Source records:

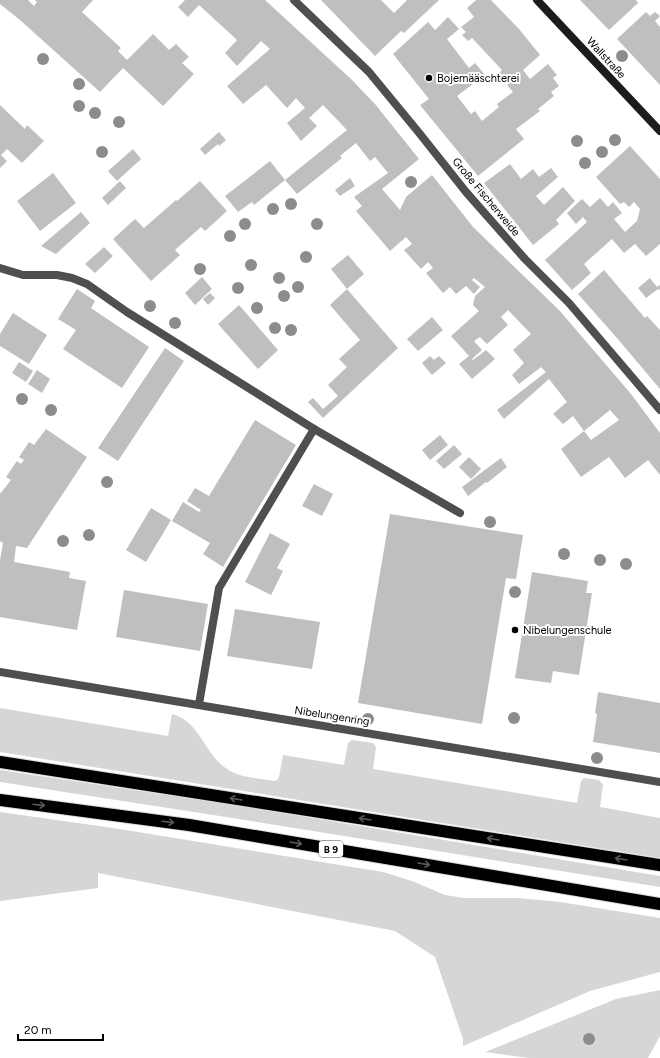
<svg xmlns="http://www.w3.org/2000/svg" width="660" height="1058" font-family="Figtree,sans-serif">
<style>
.green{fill:#d6d6d6}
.building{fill:#bfbfbf}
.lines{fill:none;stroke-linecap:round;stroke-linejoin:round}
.highway-casing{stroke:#dbdbdb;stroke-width:14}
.lane{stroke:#4f4f4f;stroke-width:8}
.street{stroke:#4f4f4f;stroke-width:8}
.secondary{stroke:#1c1c1c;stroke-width:8}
.highway{stroke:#000;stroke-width:12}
.tree{fill:#8c8c8c}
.oneway{stroke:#595959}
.poi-dot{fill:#000;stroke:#fff;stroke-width:1.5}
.labels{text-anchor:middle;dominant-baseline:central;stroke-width:4;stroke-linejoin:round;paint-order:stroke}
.shield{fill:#fff;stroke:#4c4c4c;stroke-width:1}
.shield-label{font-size:10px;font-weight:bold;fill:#000}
.street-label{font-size:11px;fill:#000;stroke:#fff}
.poi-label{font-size:11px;fill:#000;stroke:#fff;text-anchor:start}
</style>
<rect width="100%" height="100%" fill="#fff"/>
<g class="green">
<path d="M0 708 168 736 172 714C200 721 204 754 227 769 240 778 259 778 274 781L277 780 279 777 283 755 344 765 348 743 352 740 373 743 376 747 373 769 577 803 581 781 584 778 599 780 603 785 600 807 660 818V858L0 752Z"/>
<path d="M0 770 228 804 660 876V887L226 817 0 782Z"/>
<path d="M0 812 113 828 383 872 412 881 445 895 464 898H518L560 902 660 918V972L590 991 463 1046V1039L435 957 395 931 98 873V888L0 901Z"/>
<path d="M660 990V1036L648 1058H529L485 1052 616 999Z"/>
</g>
<g class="building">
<path d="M0 0H28L34 6 37 2 35 0H93L82 12 121 48 118 51 127 60 153 34 169 50 176 44 189 57 182 63 194 74 163 106 123 68 100 92 20 20 0 4Z"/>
<path d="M185 0H265L351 79 375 104 419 159 382 189 400 210 406 197 432 175 473 227 560 311 631 394 660 433V475L648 460 625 478 609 457 581 477 561 449 584 431 591 440 619 420 610 410 584 431 573 416 563 424 553 414 567 402 549 379 504 419 497 410 546 372 541 367 519 384 512 375 524 363 513 350 531 334 508 310 501 317 508 325 487 344 480 337 474 341 482 350 472 359 473 360 486 350 495 359 472 379 459 364 469 356 451 336 479 311 473 305 475 296 485 287 474 278 472 280 480 287 474 294 466 286 456 294 450 287 443 293 426 273 433 268 428 262 421 269 404 250 412 244 406 237 390 251 356 211 362 206 354 197 388 173 375 157 370 161 356 143 340 156 342 158 297 194 285 180 347 130 323 105 309 118 317 126 301 141 287 123 305 108 296 98 287 108 266 85 243 104 227 86 270 49 261 41 237 66 225 53 237 40 199 5 188 17 178 7Z"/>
<path d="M321 0H381L394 13 407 0H439L404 33 401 31 375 56Z"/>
<path d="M476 0H491L519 29 540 55 523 70 530 79 548 64 557 75 553 78 559 86 551 92 554 96 538 109 540 111 516 129 524 139 478 176 420 105 429 99 393 54 428 22 435 30 448 17 459 29 447 39 469 68 475 63 485 75 457 96 471 114 475 111 482 121 499 107 497 104 513 92 507 85 512 80 508 76 504 79 499 73 502 70 472 38 468 41 462 35 466 32 461 27 474 17 467 8Z"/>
<path d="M580 0H636L638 3 609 30Z"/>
<path d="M646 12 650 16 655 12 660 16 655 21 660 27V85L617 39Z"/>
<path d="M0 105 25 129 27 125 44 141 22 163 7 149 1 155 7 161 0 168Z"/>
<path d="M219 132 226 140 219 146 218 144 205 155 200 149Z"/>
<path d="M630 146 660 179V244L646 256 635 244 624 253 612 239 584 264 591 273 572 290 545 260 587 222 583 217 576 224 567 213 582 199 590 207 600 198 608 207 613 202 622 213 614 219 625 232 637 221 640 209 634 202 629 207 624 202 620 204 596 177Z"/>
<path d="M133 149 141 159 117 181 108 171Z"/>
<path d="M270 161 285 180 254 205 252 202 238 212 225 196Z"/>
<path d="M510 164 521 179 533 169 539 177 551 168 558 177 536 196 544 205 563 187 575 201 556 220 559 224 533 245 484 183Z"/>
<path d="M53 173 76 203 40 231 17 201Z"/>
<path d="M350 178 355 186 340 196 335 190Z"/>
<path d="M120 181 126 188 108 205 102 198Z"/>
<path d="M200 181 227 211 205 231 201 227 175 250 180 255 151 281 113 239 135 219 144 228 176 200 177 201Z"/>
<path d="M81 212 90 223 56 254 41 246Z"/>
<path d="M104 247 113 256 95 273 85 264Z"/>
<path d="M348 255 364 274 347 289 331 269Z"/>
<path d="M604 270 645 318 647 316 660 330V389L617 338 578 294Z"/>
<path d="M202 277 212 289 195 305 185 293Z"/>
<path d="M650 278 657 287 660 285V290L658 289 646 298 638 288Z"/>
<path d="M77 289 95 301 91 308 149 347 122 388 63 349 76 330 58 319Z"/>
<path d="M347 289 398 348 323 418 308 402 313 398 323 409 338 396 328 385 347 367 339 359 360 340 330 305Z"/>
<path d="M210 293 215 298 208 305 203 299Z"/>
<path d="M239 305 278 350 258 369 218 324Z"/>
<path d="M13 313 47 335 29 364 0 346V334Z"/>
<path d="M432 317 443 330 418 351 407 339Z"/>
<path d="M165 348 184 361 118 461 98 448Z"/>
<path d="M430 356 434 360 439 356 446 363 432 375 422 363Z"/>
<path d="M19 362 33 371 26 382 12 373Z"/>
<path d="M37 370 50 379 42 393 28 384Z"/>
<path d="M255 420 296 445 223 567 203 554 210 543 172 521 183 502 199 512 201 510 187 501 195 488 209 496Z"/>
<path d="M46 429 87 457 27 548 16 546 14 562 70 572 69 578 86 581 77 630 0 617V560L3 543 0 541V494L11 480 6 477 17 461 21 464 24 460 19 457 29 442 34 445Z"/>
<path d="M440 435 448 445 430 460 422 450Z"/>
<path d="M454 445 462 454 444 469 436 461Z"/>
<path d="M469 457 481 469 471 479 459 467Z"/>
<path d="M501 458 507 467 487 483 486 482 468 496 462 487Z"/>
<path d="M314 484 333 494 322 516 302 506Z"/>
<path d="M151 508 171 520 146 562 126 550Z"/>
<path d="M390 514 523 535 516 579 506 578 482 724 358 703Z"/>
<path d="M270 533 290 544 277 568 283 571 271 595 245 582Z"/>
<path d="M532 572 588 581 586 593H592L579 675 553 671 551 683 515 678Z"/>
<path d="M124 590 208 604 200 651 116 637Z"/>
<path d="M235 609 320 622 312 669 227 656Z"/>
<path d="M598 692 660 703V753L593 742 597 714 595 713Z"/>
</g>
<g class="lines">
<defs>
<g id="highway">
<path d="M0 762 660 865"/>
<path d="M0 800 189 825 660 904"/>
</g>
</defs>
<use href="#highway" class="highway-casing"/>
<g class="lane">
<path d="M0 268 23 275H57L72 278 87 284 127 312 314 429 460 513"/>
<path d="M199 704 219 588 314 429"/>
</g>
<g class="street">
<path d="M294 0 369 72 420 134 466 192 525 259 569 303 660 410"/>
<path d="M0 672 660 782"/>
</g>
<path class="secondary" d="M537 0 660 131"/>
<use href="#highway" class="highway"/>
</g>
<g class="tree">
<circle cx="622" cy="56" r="6"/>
<circle cx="43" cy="59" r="6"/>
<circle cx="79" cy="84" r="6"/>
<circle cx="79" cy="106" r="6"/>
<circle cx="95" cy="113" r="6"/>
<circle cx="119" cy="122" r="6"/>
<circle cx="615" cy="140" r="6"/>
<circle cx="577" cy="141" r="6"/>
<circle cx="102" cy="152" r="6"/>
<circle cx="602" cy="152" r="6"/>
<circle cx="585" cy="163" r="6"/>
<circle cx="411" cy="182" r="6"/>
<circle cx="291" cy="204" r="6"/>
<circle cx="273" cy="209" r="6"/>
<circle cx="245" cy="224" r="6"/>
<circle cx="317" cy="224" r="6"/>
<circle cx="230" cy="236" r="6"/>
<circle cx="306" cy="257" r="6"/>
<circle cx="251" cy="265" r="6"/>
<circle cx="200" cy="269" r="6"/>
<circle cx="279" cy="278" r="6"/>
<circle cx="298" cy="287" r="6"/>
<circle cx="238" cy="288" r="6"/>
<circle cx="284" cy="296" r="6"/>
<circle cx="150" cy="306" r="6"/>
<circle cx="257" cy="308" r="6"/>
<circle cx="175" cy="323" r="6"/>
<circle cx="275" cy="328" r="6"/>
<circle cx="291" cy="330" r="6"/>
<circle cx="22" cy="399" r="6"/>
<circle cx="51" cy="410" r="6"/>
<circle cx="107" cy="482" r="6"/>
<circle cx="490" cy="522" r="6"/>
<circle cx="89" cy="535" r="6"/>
<circle cx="63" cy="541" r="6"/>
<circle cx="564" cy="554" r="6"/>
<circle cx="600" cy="560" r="6"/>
<circle cx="626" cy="564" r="6"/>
<circle cx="515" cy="592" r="6"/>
<circle cx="514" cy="718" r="6"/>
<circle cx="368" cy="719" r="6"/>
<circle cx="597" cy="758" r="6"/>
<circle cx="589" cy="1039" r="6"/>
</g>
<defs><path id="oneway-shaft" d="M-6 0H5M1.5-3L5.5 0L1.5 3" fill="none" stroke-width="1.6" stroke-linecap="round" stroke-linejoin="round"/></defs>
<g class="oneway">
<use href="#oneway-shaft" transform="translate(236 799) rotate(-171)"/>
<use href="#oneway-shaft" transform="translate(39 805) rotate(7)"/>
<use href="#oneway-shaft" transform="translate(365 819) rotate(-171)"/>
<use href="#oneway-shaft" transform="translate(168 822) rotate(7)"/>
<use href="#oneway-shaft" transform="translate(493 839) rotate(-171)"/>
<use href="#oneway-shaft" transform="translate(296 843) rotate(10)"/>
<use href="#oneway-shaft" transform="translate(621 859) rotate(-171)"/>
<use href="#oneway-shaft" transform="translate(424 864) rotate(10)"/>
</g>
<g class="poi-dot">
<circle cx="429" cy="78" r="4"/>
<circle cx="515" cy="630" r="4"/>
</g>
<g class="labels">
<rect class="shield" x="319" y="841" width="24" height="16" rx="3"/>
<g class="shield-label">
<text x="331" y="849">B 9</text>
</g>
<g class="street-label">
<text transform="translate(606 58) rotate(47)">Wallstraße</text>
<text transform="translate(486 197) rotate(50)">Große Fischerweide</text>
<text transform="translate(332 716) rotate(9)">Nibelungenring</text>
</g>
<g class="poi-label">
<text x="437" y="78">Bojemääschterei</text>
<text x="523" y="630">Nibelungenschule</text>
</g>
</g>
<path d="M18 1034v6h85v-6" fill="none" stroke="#000000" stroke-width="2"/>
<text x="24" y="1034" font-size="12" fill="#000000" stroke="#ffffff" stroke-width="3" paint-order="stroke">20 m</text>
</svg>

## What is expected
For each line above that contains "casing", make a copy.

## Task answer
.highway-casing{stroke:#dbdbdb;stroke-width:14}
<use href="#highway" class="highway-casing"/>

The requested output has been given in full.